I can’t say why this album succeeded where so many before had failed. I liked the music a lot, I thought the lyrics were interesting and deep (and still admire them), and the cover imagery, of the wedding couple in the factory, just blew me away. Dave Gahan’s deep vocals meant I could actually halfway competently sing along with it. It was probably the first album I ever really listened to, and definitely the first one that made me want to look beyond it to the rest of the band’s catalogue. I had a Depeche Mode t-shirt, posters (one combined the sickle-wielding woman from A Broken Frame with the hammer-holding guy from Construction Time Again and my mom was Concerned because the Communists want to destroy us all), and their back catalog.
Their first two albums I didn’t really go for; in fact, at the time, the less said about Speak and Spell the better. (Thanks to this I learned a valuable pop music lesson fast.) Construction Time Again I liked a bunch. But this one: it is all-killer, no filler. Every track is gold. Maybe the weakest is “If You Want” but even that one bridges “Master and Servant” and “Blasphemous Rumours” so well and I love it anyhow.
It was the soundtrack to 1985 to me, and this musical awakening accompanied other awakenings. For a long time it was so associated with memories that to listen to it during the fall months was an invitation to gut-kicks of painful nostalgia. Thankfully, that has passed, but it’s still difficult to separate the album itself from the memories that surround it, and I don’t listen to it as often.
I stuck with Depeche Mode through Exciter, which not only wasn’t very good, it was following a descending trend since Violator, the last of their albums I really enjoyed.

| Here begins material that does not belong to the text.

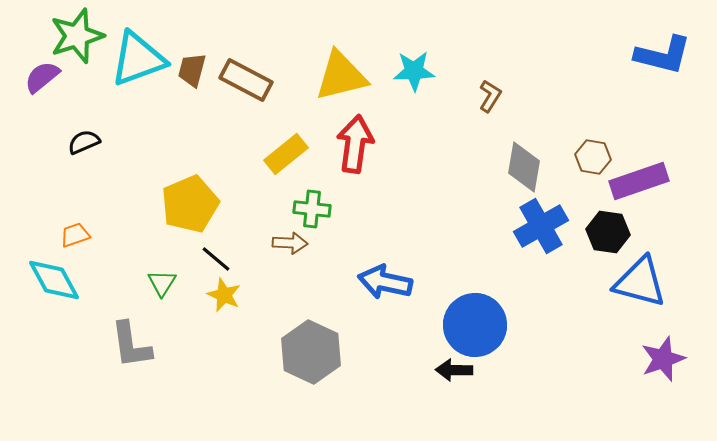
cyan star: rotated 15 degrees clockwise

I heard a bit of Playing the Angel after that and don’t remember much about it. I haven’t paid any attention since.
This album, however, is one of my top ten albums ever, and I’ll always love it. More to the point, though, the album opened me up to really getting into music and having it be something in my life that I took a part in, instead of just taking whatever I was offered by the radio or MTV. I was now hitting up record shops, paying attention to new artists, hunting down singles, and building a record collection. I hadn’t really done that before. Some Great Reward is 17-year-old Dave pressed into vinyl.